▶ _REQUIRED WORK_:
Nothing but a number belongs in the answer: the count of lines below that contain the word "otroki".

▶ _SOURCE INFORMATION_:
◆ ◆ ◆

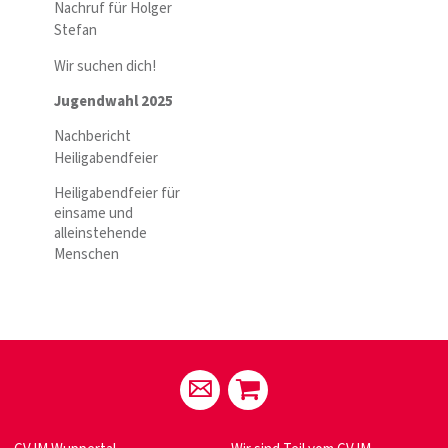
Nachruf für Holger
Stefan
Wir suchen dich!
Jugendwahl 2025
Nachbericht
Heiligabendfeier
Heiligabendfeier für
einsame und
alleinstehende
Menschen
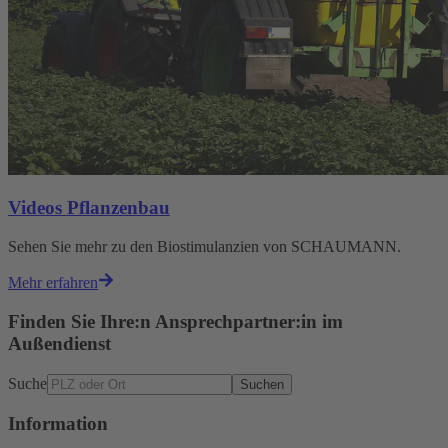
Videos Pflanzenbau
Sehen Sie mehr zu den Biostimulanzien von SCHAUMANN.
Mehr erfahren
Finden Sie Ihre:n Ansprechpartner:in im
Außendienst
Suche
Suchen
Information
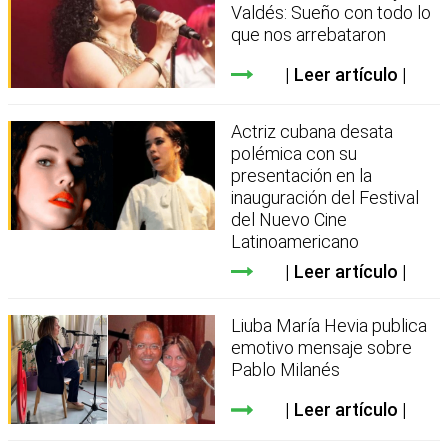
Valdés: Sueño con todo lo
que nos arrebataron
Leer artículo
Actriz cubana desata
polémica con su
presentación en la
inauguración del Festival
del Nuevo Cine
Latinoamericano
Leer artículo
Liuba María Hevia publica
emotivo mensaje sobre
Pablo Milanés
Leer artículo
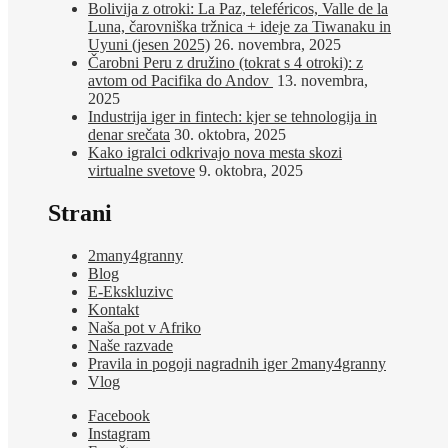
Bolivija z otroki: La Paz, teleféricos, Valle de la
Luna, čarovniška tržnica + ideje za Tiwanaku in
Uyuni (jesen 2025)
26. novembra, 2025
Čarobni Peru z družino (tokrat s 4 otroki): z
avtom od Pacifika do Andov
13. novembra,
2025
Industrija iger in fintech: kjer se tehnologija in
denar srečata
30. oktobra, 2025
Kako igralci odkrivajo nova mesta skozi
virtualne svetove
9. oktobra, 2025
Strani
2many4granny
Blog
E-Ekskluzivc
Kontakt
Naša pot v Afriko
Naše razvade
Pravila in pogoji nagradnih iger 2many4granny
Vlog
Facebook
Instagram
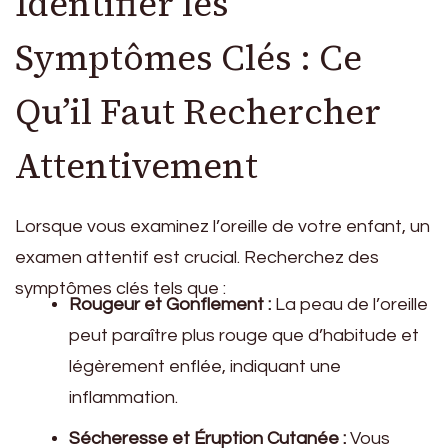
Identifier les
Symptômes Clés : Ce
Qu’il Faut Rechercher
Attentivement
Lorsque vous examinez l’oreille de votre enfant, un
examen attentif est crucial. Recherchez des
symptômes clés tels que :
Rougeur et Gonflement :
La peau de l’oreille
peut paraître plus rouge que d’habitude et
légèrement enflée, indiquant une
inflammation.
Sécheresse et Éruption Cutanée :
Vous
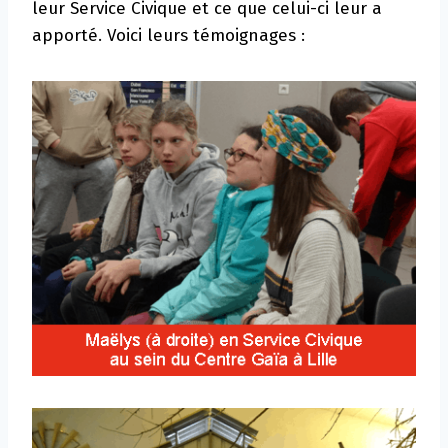
leur Service Civique et ce que celui-ci leur a
apporté. Voici leurs témoignages :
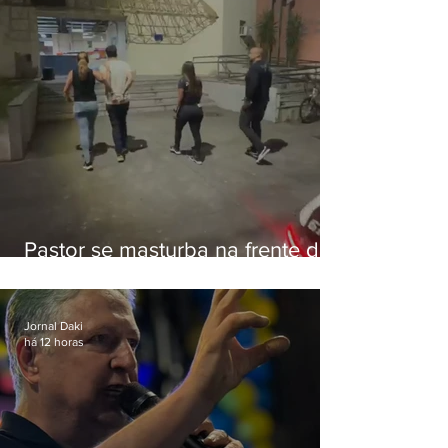
Pastor se masturba na frente de
criança e é preso na Zona Oeste
Jornal Daki
há 12 horas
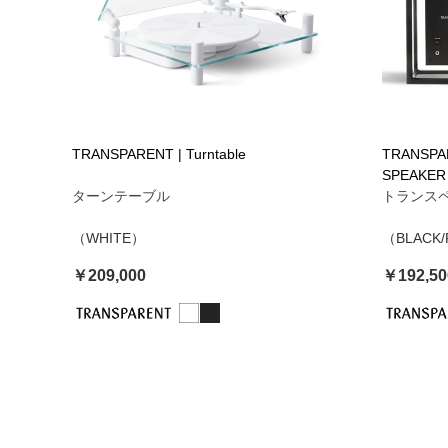
TRANSPARENT | Turntable
TRANSPA
SPEAKER
ターンテーブル
トランス
（WHITE）
（BLACK
￥209,000
￥192,50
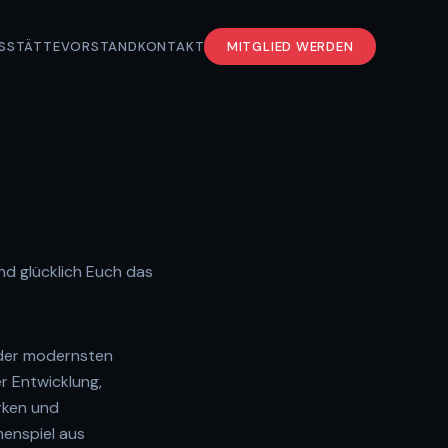
S
STÄTTE
VORSTAND
KONTAKT
MITGLIED WERDEN
d glücklich Euch das
 der modernsten
r Entwicklung,
rken und
enspiel aus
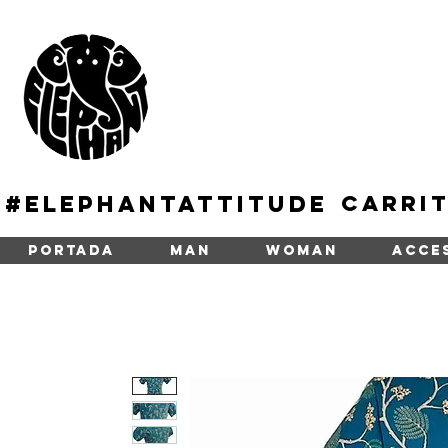
#Elephantattitude
Carri
PORTADA
MAN
WOMAN
ACCE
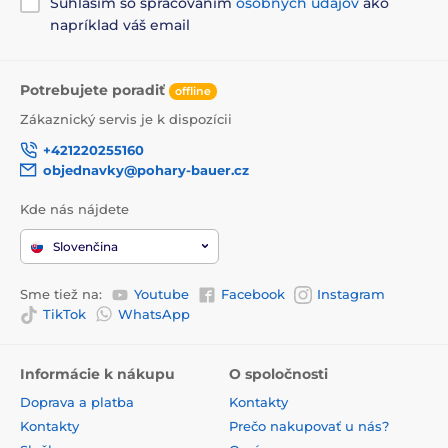
Súhlasím so spracovaním
osobných údajov
ako
napríklad váš email
Potrebujete poradiť
offline
Zákaznický servis je k dispozícii
+421220255160
objednavky@pohary-bauer.cz
Kde nás nájdete
Slovenčina
Sme tiež na:
Youtube
Facebook
Instagram
TikTok
WhatsApp
Informácie k nákupu
O spoločnosti
Doprava a platba
Kontakty
Kontakty
Prečo nakupovať u nás?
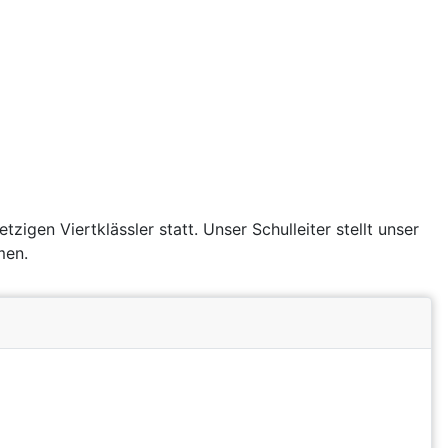
igen Viertklässler statt. Unser Schulleiter stellt unser
men.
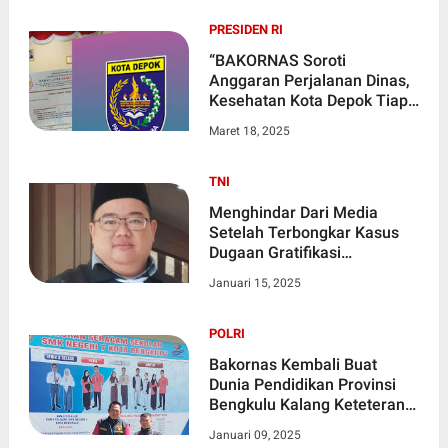
PRESIDEN RI
“BAKORNAS Soroti
Anggaran Perjalanan Dinas,
Kesehatan Kota Depok Tiap
Tahun Naik Milliaran Rupiah”
Maret 18, 2025
TNI
Menghindar Dari Media
Setelah Terbongkar Kasus
Dugaan Gratifikasi
Komisioner KPU Kota Bogor
Januari 15, 2025
POLRI
Bakornas Kembali Buat
Dunia Pendidikan Provinsi
Bengkulu Kalang Keteteran
Terkait Dugaan Pungli
Januari 09, 2025
Berkedok Sumbangan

◆ ◆ ◆

▶ _YOUR SOLUTION_:
2